The government’s plan to provide an absolute restriction beyond two layers seems a bit inefficient. The government has allowed the freedom to invest as long as the structure is within two layers which is in line with the existing corporate laws, is considered bona fide and is often viewed as general industry practice. However, this does not guarantee as to how the objective of regulation shall be accomplished. The regulations aimed at ease of business for which disallowance of such structures is a big obstruction but the fact that these structures are often misused can’t be undermined. In light of this, in the draft rules such structures were made subject to assessment as to whether such structures are made for tax evasion. This provision is missing in the new framework which defeats the entire purpose. Irrespective of layers, the structure can have malicious intent. The possibility of tax evasion certainly increases with the number of layers but just the number of layers can’t be the sole determinant of the same.

The criteria of assessment as suggested in draft rules should have been added in the new framework without any limit of layers. Every round-tripping investment structure should have been subject to assessment following which investment could have been allowed. It may be said that this would be similar to already existing rules where RBI approval is required. However, for better implementation, a lower/separate authority could have been made responsible for the assessment. Furthermore, The factors based on which such an assessment was required to be made, the disclosures required, etc. could have been specified for more effectiveness. Such factors for determination of the authenticity of structure could have been included nevertheless in the new framework as lack of transparency plays a major role in tax evasion but they are still missing.


The new framework was indeed much required in the domain of overseas investment. However, the interpretation of the same has proven to become a task for all. Every discussion brings forth new challenges for the framework and identifies new gaps.

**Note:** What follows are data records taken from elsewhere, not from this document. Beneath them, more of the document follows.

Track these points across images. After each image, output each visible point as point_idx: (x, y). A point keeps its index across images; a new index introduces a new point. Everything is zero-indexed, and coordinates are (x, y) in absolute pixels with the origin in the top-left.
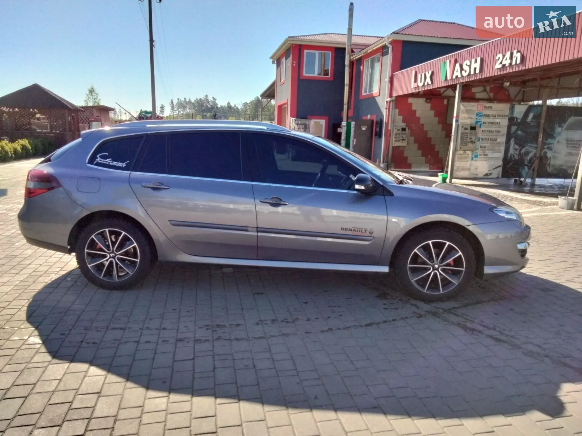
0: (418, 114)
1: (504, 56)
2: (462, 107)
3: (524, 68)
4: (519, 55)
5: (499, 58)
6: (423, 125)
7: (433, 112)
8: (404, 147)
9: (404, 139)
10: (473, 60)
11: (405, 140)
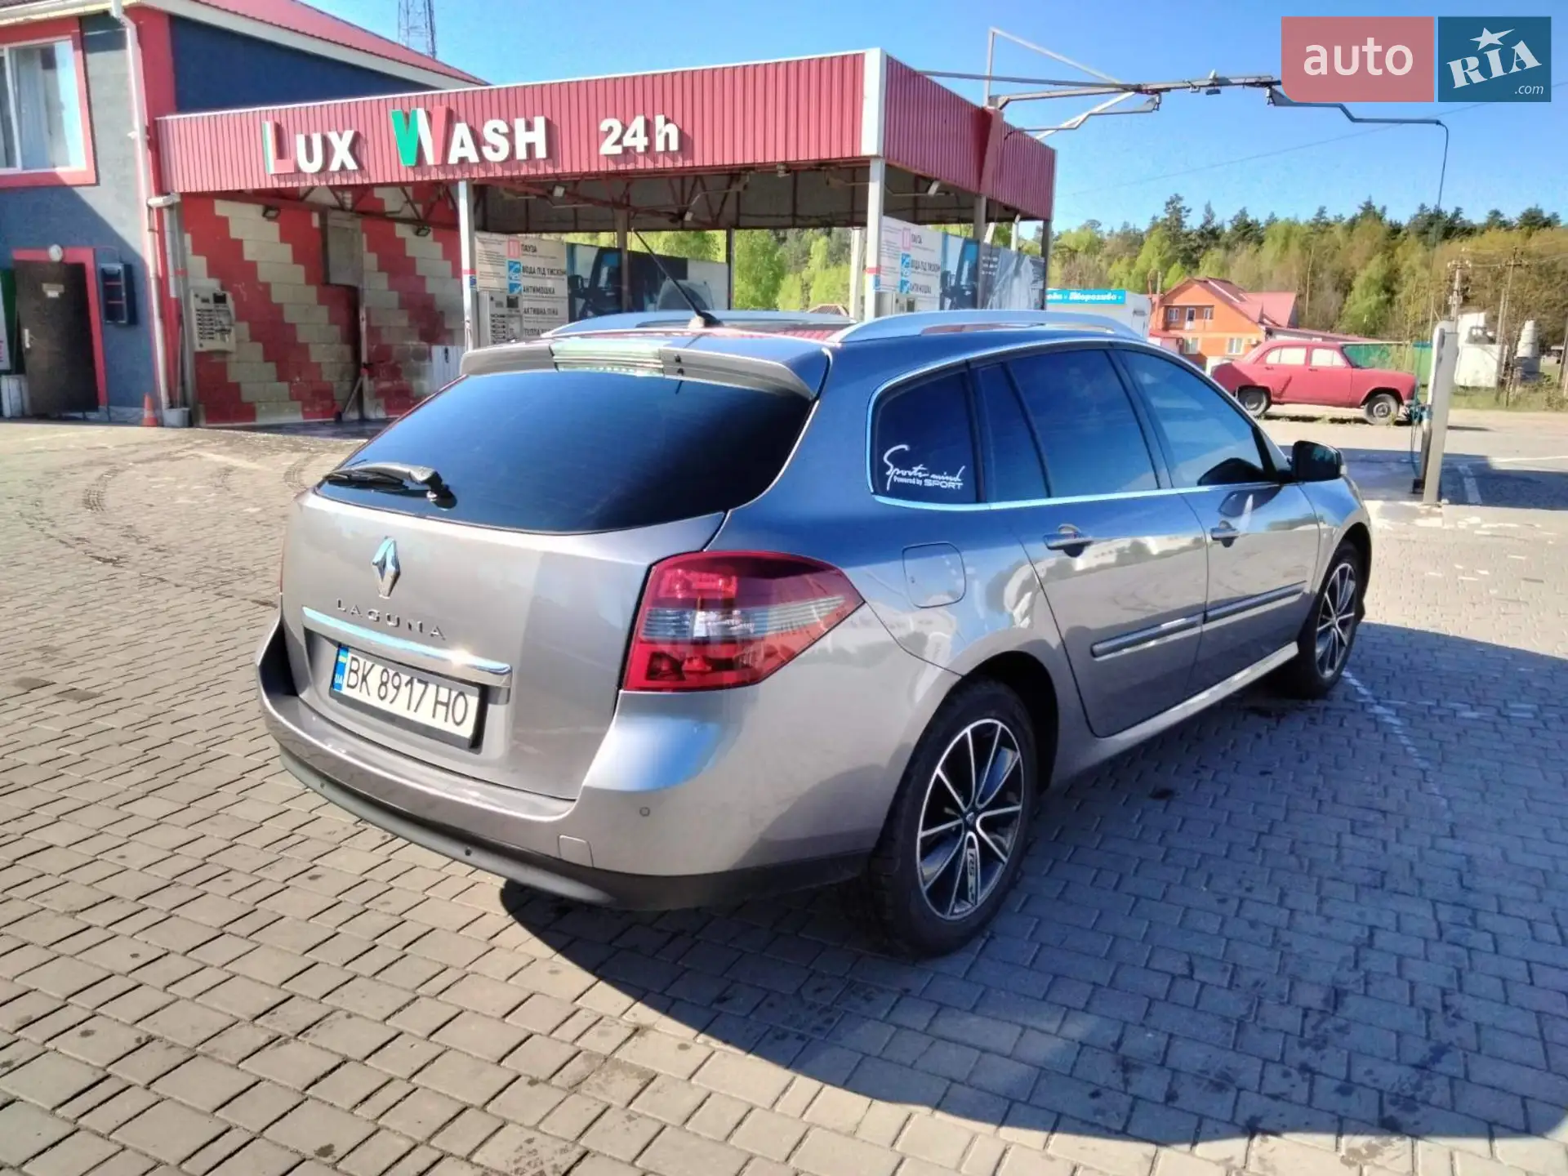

However, such discussions are the necessary evil to create a good regulatory environment in India. In the same spirit, this article tries to highlight a few issues in the new framework especially related to round-tripping. Even though round-tripping is deeply connected to tax evasion and money laundering due to its complex structure, a blanket ban can’t be imposed on the same.

RBI understood this concern and thus brought new changes. The changes have managed to give some relief by allowing two layers for re-investment, but some clarity is lacking. If the government provides clarity as to how would the layers be determined and what would be considered subsidiary implementation could be better. However, on a different line, it is asserted that disclosures could have been required along with some KYC requirements. Further, instead of restriction on layers, restriction in form of permission could have been imposed for meeting the actual objective. Despite this being missing, the new framework could be effective if implemented properly.